Eh bunları görünce acizane “Bizim de bir kaç kelamımız olsun” istedik. Toplumu yönetenlerin de insan olduğu ve yanlış bir uygulamada bulundukları zaman eleştirilmelerinin tabii olduğunu bilmemiz gerekir. Eleştiri, ama yapıcı eleştiri... İnönü Üniversitesi Rektörü Prof. Dr. Ahmet Kızılay'ın başarıları gerçekten de göğsümüzü kabartıyor. Ben de yukarıdaki sözlere şöyle karşılık vermek isterim:

  • İnsanların tamamını memnun etmeniz mümkün değildir. Özellikle iş yapan bir yönetimseniz. Zaten bütün insanları memnun etmek; muhali talep etmek anlamına gelmektedir.
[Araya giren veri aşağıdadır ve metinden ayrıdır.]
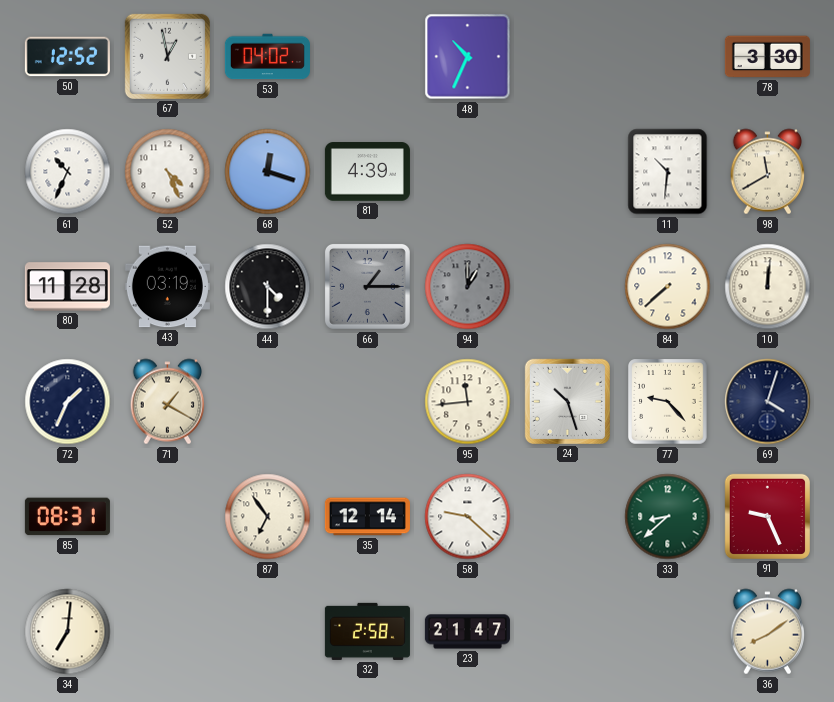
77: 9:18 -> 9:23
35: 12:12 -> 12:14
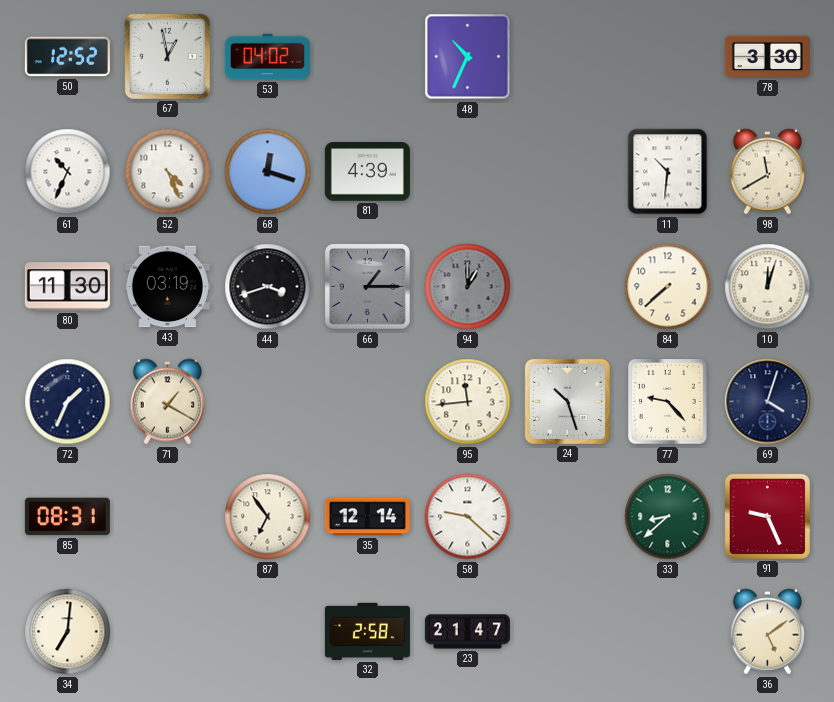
80: 11:28 -> 11:30
44: 4:30 -> 3:42
10: 12:01 -> 12:03
36: 8:09 -> 5:09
  • İnönü Üniversitesi'nin yeni başlattığı bir uygulamadan dolayı, gürültüler arttı, yaygaralar koptu; medyada sanki büyük bir skandal varmış gibi algı oluşturulmaya çalışıldı…
  • Neymiş efendim, İnönü Üniversitesi'ne girişlerde güvenlik önlemleri biraz daha artmış. Bundan daha doğal, daha tabii ne olabilir ki? Yaklaşık kırk beş bin öğrencinin eğitim gördüğü bir kuruma, el-kol sallayarak girilmesine izin vermek; sorumsuzluğu ta kendisi değil de nedir?
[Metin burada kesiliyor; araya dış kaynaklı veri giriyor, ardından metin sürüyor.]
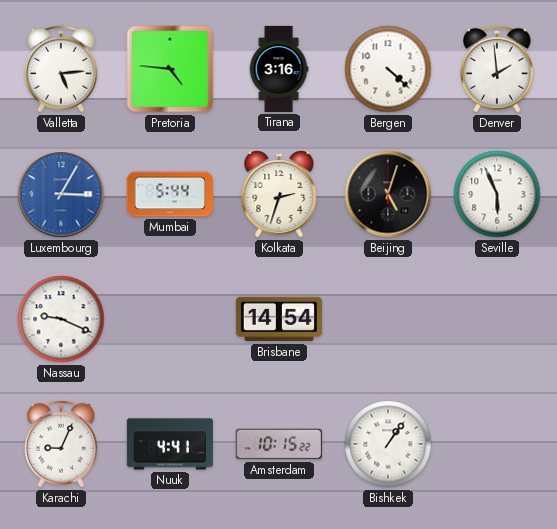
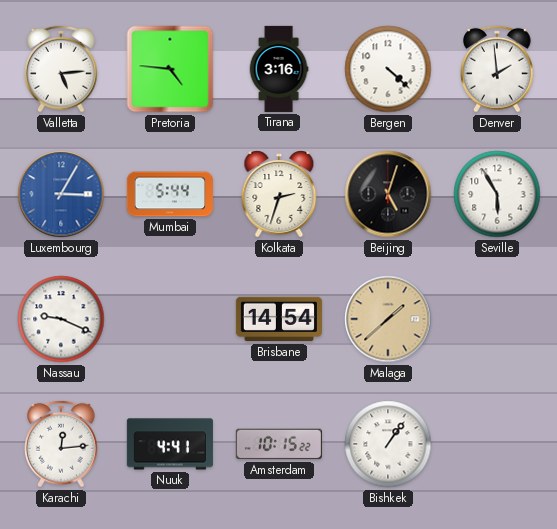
Seville: 5:56 -> 5:55
Malaga: none -> 1:38
Karachi: 9:04 -> 12:14
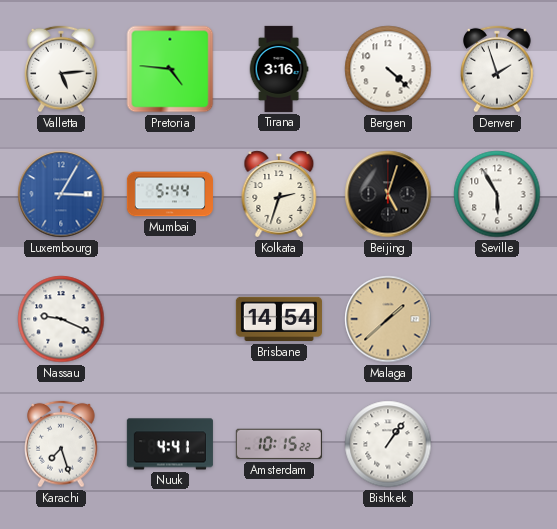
Denver: 1:59 -> 1:57
Karachi: 12:14 -> 7:27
  • Özellikle Diş hastanesine gidenler, yürümemek için hastane tarafını değil de, üniversite tarafından girmek istiyorlar. Böyle bir engelle karşılaşınca, kıyameti koparıyorlar. Halbuki Turgut Özal Tıp Merkeziyle Üniversite arasındaki bariyeri, üniversite tarafına iki yüz metre çekerek, çok kolay bir şekilde hastane tarafından diş fakültesine rahat ulaşım sağlanabilir.